3. Sergeant José Millán-Astay — A Spanish exile who fought fascism so long it forgot which language he cursed in. He swapped one lost cause for another, slaying tyrants like they were unpaid debts. Every bullet he fired was revenge, every step defiance. Died laughing in Alsace, having finally run out of dictators. “Two dictators, one life—call it even.”
4. Lieutenant Jean Simon — A tank officer built from discipline and déjà vu. He liberated France once, then spent the next thirty years fighting its ghosts from Indochina to Algeria. Calm in fire, furious in peace, he was Leclerc’s legacy in a uniform that never cooled.
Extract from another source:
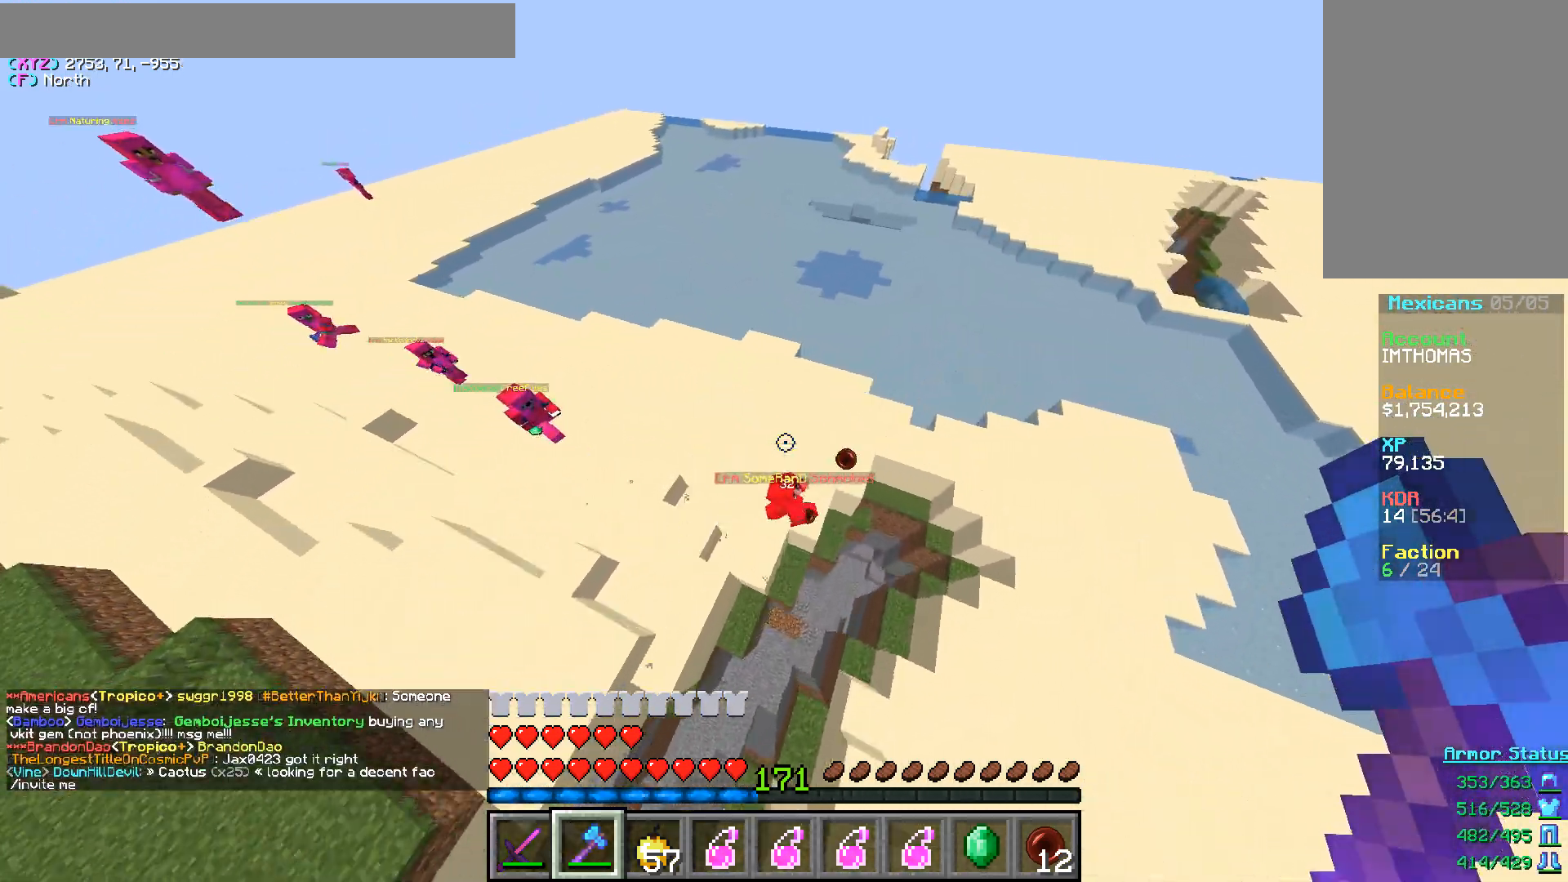
{"keys": ["d", "w"], "mouse": [], "events": [[167, "a", "down"], [267, "s", "down"], [317, "a", "up"], [367, "s", "up"], [467, "w", "down"]]}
Age didn’t kill him—disillusionment did. “Liberated France once, spent the rest of his life trying to remind her.”
5. René de Tonquédec — A philosopher who decided God deserved suppressive fire. He quoted Augustine while shelling Panthers, proving theology works better with a trigger. His faith was armor, his gun a pulpit, and his death outside Paris the shortest sermon ever preached. “Faith, Fire, and a Forty-Five.”
Suggested Sources
Leclerc de Hauteclocque, Philippe. Mémoires d’un Chef de Guerre. Paris: Éditions Berger-Levrault, 1946.
Dronne, Raymond. Carnets de Route: De Paris à Berchtesgaden. Paris: Éditions France-Empire, 1948.
Porch, Douglas. The French Foreign Legion: A Complete History of the Legendary Fighting Force. New York: HarperCollins, 1991.
Shirer, William L. The Collapse of the Third Republic: An Inquiry into the Fall of France in 1940. New York: Simon & Schuster, 1969.
Beevor, Antony. D-Day: The Battle for Normandy. London: Viking, 2009.